The Readiness Review went smoothly. One panelist asked why I wanted to get the APR — now? I said that early in my career I had an older boss with stale ideas. I never want to be out of date. The APR process provides a framework, a goal and an incentive to read broadly, think deeply and stay current in the profession.
I sat for the Examination for Accreditation in Public Relations on the first available date after being Advanced through the Readiness Review. With all my reading and studying, I was ready for it; but I cried as I drove away from the testing center. My encouraging friend had died and I could not tell her I passed the Examination.
When I first attended an APR information session, my oldest daughter was in elementary school. By the time I became Accredited, she was a few weeks short of high school graduation.
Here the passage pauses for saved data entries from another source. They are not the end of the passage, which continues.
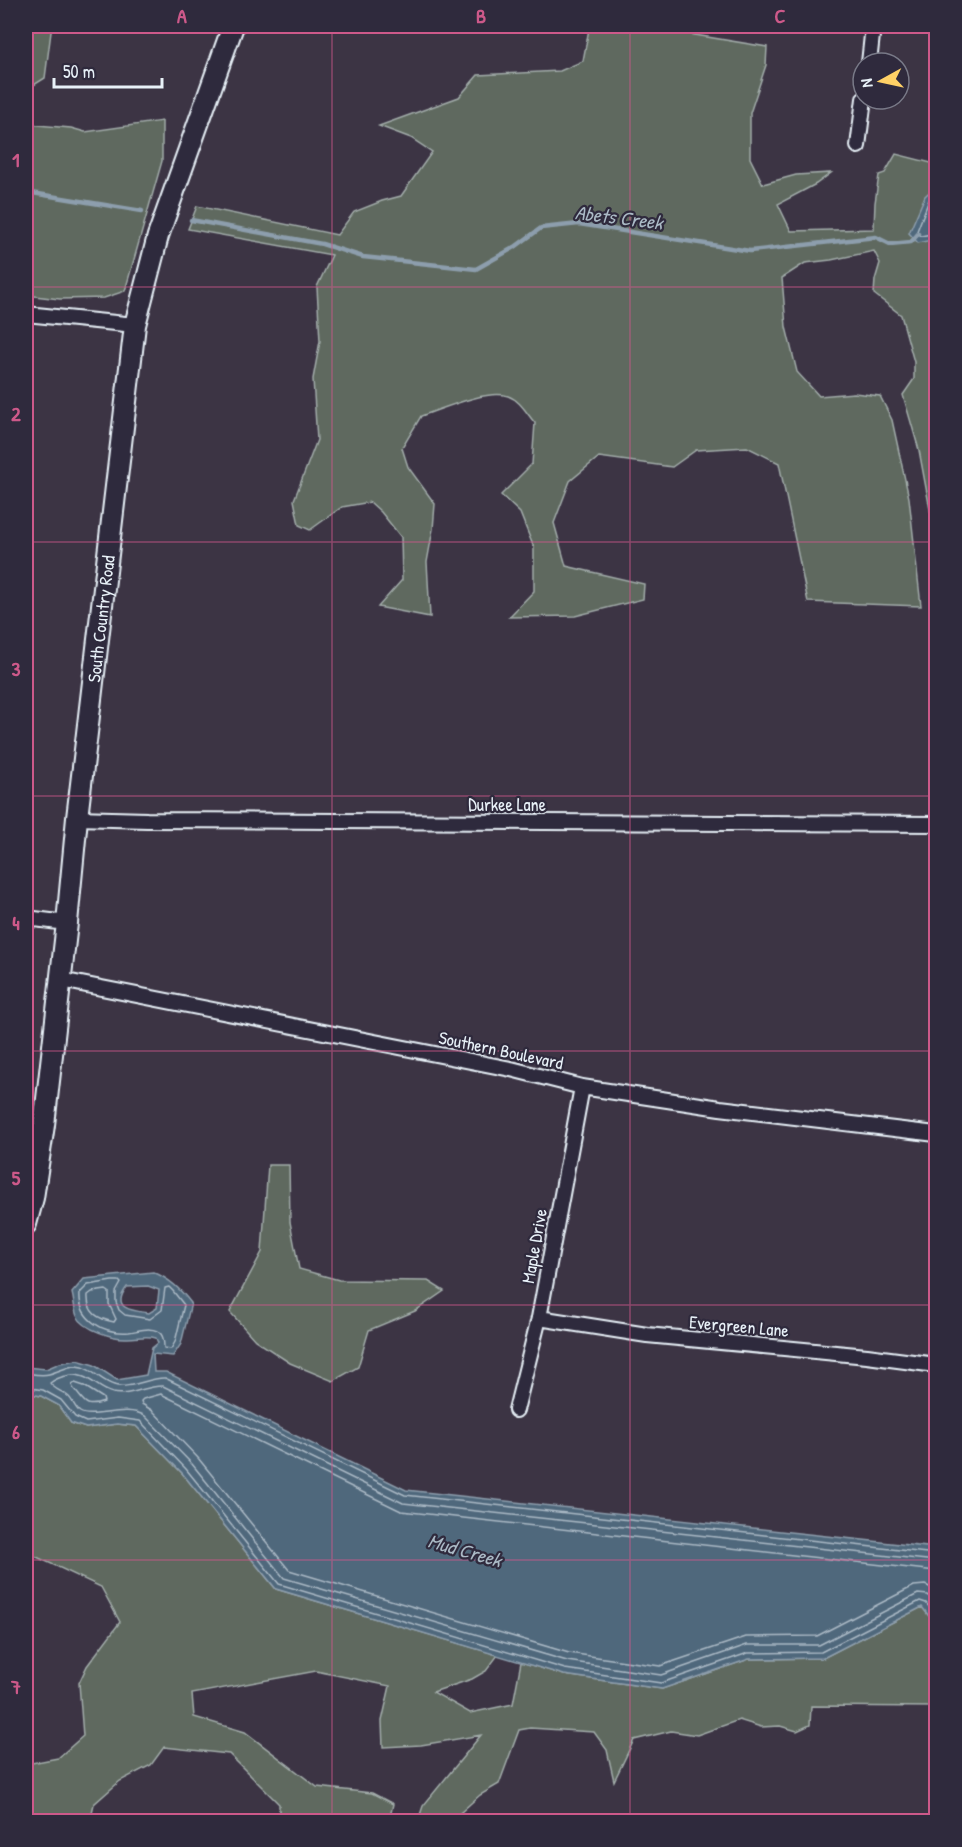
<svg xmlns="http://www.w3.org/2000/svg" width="962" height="1847" viewBox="0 0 962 1847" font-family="'Patrick Hand',sans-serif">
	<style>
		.green { fill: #5e695e; stroke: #a3adab; stroke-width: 1.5 }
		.water { fill: #50677b; stroke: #8d9ead; stroke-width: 1.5; fill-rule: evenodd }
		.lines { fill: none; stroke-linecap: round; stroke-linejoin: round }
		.shore { stroke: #abbac6; stroke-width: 1.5 }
		.stream { stroke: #8d9ead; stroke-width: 4.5 }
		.minor-casing { stroke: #e8f1f8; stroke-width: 18 }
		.secondary-casing { stroke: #e8f1f8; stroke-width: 24 }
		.minor { stroke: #2f2a3d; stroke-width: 14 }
		.secondary { stroke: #2f2a3d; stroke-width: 20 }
		.grid { fill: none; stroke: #cd598a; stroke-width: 1.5; stroke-opacity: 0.55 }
		.labels { text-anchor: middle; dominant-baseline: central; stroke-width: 4.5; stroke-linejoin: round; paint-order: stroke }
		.street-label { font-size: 18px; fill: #e8f1f8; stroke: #2f2a3d }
		.water-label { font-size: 20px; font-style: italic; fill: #abbac6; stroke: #2f2a3d }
		.neatline { fill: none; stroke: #cd598a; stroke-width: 2 }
		.grid-label { font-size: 20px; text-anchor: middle; font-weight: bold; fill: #cd598a }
	</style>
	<rect width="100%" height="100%" fill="#3c3444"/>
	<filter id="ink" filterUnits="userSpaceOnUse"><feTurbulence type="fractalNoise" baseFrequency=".0167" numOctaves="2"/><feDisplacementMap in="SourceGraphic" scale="12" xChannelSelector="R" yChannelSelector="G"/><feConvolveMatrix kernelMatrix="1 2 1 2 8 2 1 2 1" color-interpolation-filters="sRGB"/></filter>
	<g filter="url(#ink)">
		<path class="green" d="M26 26H53L51 32 45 78 26 90Z
			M587 26H641L767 47 766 65 750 113V158L763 184 796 175 831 173 816 184 778 204 791 231 874 229 875 203 879 175 885 173 896 154 931 163 936 159V542L919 450 903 395 914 379V362L901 315 874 294 875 280 880 263 874 251 831 260 805 263 782 278 786 327 797 372 819 396 854 393 880 396 892 420 909 498 921 606 808 602 779 463 747 447 696 450 672 467 599 457 570 481 554 523 566 566 644 584 643 599 575 616 509 617 534 591V548L520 513 501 495 532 464 535 423C527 414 520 400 508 396 487 389 442 409 421 416L402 448 408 467 435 504 433 529 427 562 430 617 378 607 402 580 401 537 381 512 370 502 342 507 310 530 299 525 294 500 317 440 313 379 320 341 317 287 332 255 188 229 197 206 337 235 354 212 382 201 401 196 432 152 411 138 379 126 459 97 478 75 560 71 583 61 589 29Z
			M162 121V161L125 291 104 298 60 299 26 295V124L71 128 85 132Z
			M268 1165H289L290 1222 299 1269 339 1280 428 1281 444 1291 415 1311 369 1330 358 1367 333 1381 290 1363 255 1340 230 1312 262 1252Z
			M26 1393 41 1396 58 1405 71 1423 86 1428 117 1424 136 1426 182 1473 276 1589 498 1655 486 1671 472 1679 433 1692 470 1713 513 1704 521 1662 564 1675 662 1689 749 1659 823 1658 922 1607 936 1625V1707L811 1706 810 1725 797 1731 780 1726 761 1727 739 1720 697 1735 671 1731 634 1740 614 1781 607 1750 594 1732 530 1728 519 1730 499 1784 480 1795 451 1821H418L423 1806 481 1735 421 1745 383 1747 382 1721 390 1686 316 1671 192 1694 194 1717 245 1732 317 1787 372 1793 393 1804 389 1821H279V1804L229 1754 164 1747 151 1765 120 1781 94 1804 90 1821H26V1764L58 1758 83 1736 79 1683 87 1666 120 1622 101 1587 26 1552Z"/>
		<path class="water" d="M936 186V239L918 243 909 233 925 196Z
			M153 1272C170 1279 180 1289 191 1303L181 1344 173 1356 153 1354 154 1372H166L406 1490 936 1548V1625L922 1607 823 1658 749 1659 662 1689 564 1675 276 1589 182 1473 136 1426 117 1424 86 1428 71 1423 58 1405 41 1396 26 1393V1367L46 1369 60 1363 77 1360 94 1365 117 1380 146 1375 152 1348 158 1343 156 1338C146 1335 139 1338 128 1338 114 1339 84 1330 77 1316 74 1309 74 1300 72 1293L84 1279ZM148 1286 159 1290 157 1308 149 1313C133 1311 110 1309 127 1287Z"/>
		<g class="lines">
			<path class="shore" d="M936 194 929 200 917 231 921 236 936 233
				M112 1281H119L121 1283 116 1292V1302L119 1310 125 1315 150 1319 162 1310 165 1288 169 1287 173 1291 184 1305 175 1342 171 1349 164 1348C164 1344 164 1338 161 1334 154 1325 138 1331 129 1332 104 1334 78 1320 80 1293L88 1285Z
				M106 1290 109 1292V1304L116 1319 114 1322C98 1319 87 1313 88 1295L92 1292Z
				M26 1373C33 1374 42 1376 49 1374 58 1372 67 1366 76 1366 91 1367 101 1381 114 1385 129 1390 150 1377 165 1378L405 1495 936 1554
				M75 1383 84 1386 103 1398 104 1402C84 1409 85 1401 73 1388L72 1385Z
				M26 1387 43 1390 61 1400 75 1417 86 1422 118 1418 140 1421 186 1469 279 1584 565 1669 661 1683 748 1653 821 1652 920 1601 926 1603 936 1615
				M936 1561 403 1503 163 1386C147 1385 130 1397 113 1393 95 1388 88 1371 66 1376 60 1377 54 1380 50 1383 54 1390 63 1391 69 1397 73 1401 75 1408 80 1412 92 1420 126 1404 145 1416L192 1464 284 1578 567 1661 661 1675 747 1645H819L918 1594 928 1595 936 1603
				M936 1571 401 1511 161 1394 143 1399 141 1401 142 1404 153 1411 198 1458 289 1570 569 1653 660 1666 746 1637 817 1636 914 1586 925 1585 936 1590"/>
			<path class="stream" d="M26 192 142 211
				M191 220 322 244 363 257 476 269 515 247 541 228 579 224 750 251 876 237 890 244 911 242 918 234"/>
			<defs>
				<path id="minor" d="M869 63 873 26
					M858 146 864 99
					M26 314 135 325
					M77 818 147 820 936 824
					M26 918 67 923
					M61 980 511 1069 582 1087 720 1108 936 1134
					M539 1318 647 1335 867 1356 936 1365
					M516 1410 539 1318 582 1087"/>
				<g id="secondary">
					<path id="s1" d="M26 1224 33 1198 44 1125 67 923 77 818 135 325 158 236 233 26"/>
				</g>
			</defs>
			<use href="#minor" class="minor-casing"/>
			<use href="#secondary" class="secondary-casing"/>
			<use href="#minor" class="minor"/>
			<use href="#secondary" class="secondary"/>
		</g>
	</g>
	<path class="grid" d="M332 26V1822M630 26V1822M26 287H936M26 542H936M26 796H936M26 1051H936M26 1305H936M26 1560H936"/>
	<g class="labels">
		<g class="street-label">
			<text stroke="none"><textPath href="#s1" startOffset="610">South Country Road</textPath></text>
			<text x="507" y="804">Durkee Lane</text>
			<text transform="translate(501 1050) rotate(12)">Southern Boulevard</text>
			<text transform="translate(534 1246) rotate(-80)">Maple Drive</text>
			<text transform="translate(739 1326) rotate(5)">Evergreen Lane</text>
		</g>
		<g class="water-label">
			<text transform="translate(619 217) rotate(7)">Abets Creek</text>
			<text transform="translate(465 1550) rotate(16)">Mud Creek</text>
		</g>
	</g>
	<rect width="962" height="1847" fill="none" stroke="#2f2a3d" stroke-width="66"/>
	<g transform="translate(881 81) rotate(262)"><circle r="28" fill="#2f2a3d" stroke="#797a88" stroke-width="1.5"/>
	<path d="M0-4.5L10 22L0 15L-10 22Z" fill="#ffd166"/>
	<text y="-9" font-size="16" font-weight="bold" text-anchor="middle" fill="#e8f1f8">N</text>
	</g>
	<path d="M54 78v9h108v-9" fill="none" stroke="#e8f1f8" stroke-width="3"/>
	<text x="63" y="78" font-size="18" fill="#e8f1f8" stroke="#2f2a3d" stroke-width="4.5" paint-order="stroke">50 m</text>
	<rect x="33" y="33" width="896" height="1781" class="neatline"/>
	<g class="grid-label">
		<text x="182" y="23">A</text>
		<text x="481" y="23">B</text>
		<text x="780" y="23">C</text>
		<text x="16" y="167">1</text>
		<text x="16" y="421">2</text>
		<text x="16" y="676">3</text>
		<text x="16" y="930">4</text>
		<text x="16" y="1185">5</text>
		<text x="16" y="1439">6</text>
		<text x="16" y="1694">7</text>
	</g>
</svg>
I tell colleagues I made the fairly quick and straightforward APR process long and complicated. But taking my time also was enriching and productive. I expanded my knowledge, applied what I learned and reflected on what it means to be a public relations professional. Those are valuable exercises at any career stage.
Meredith Libbey is Communications Manager with Ford Credit and a PRSA Nashville Chapter past Board Member.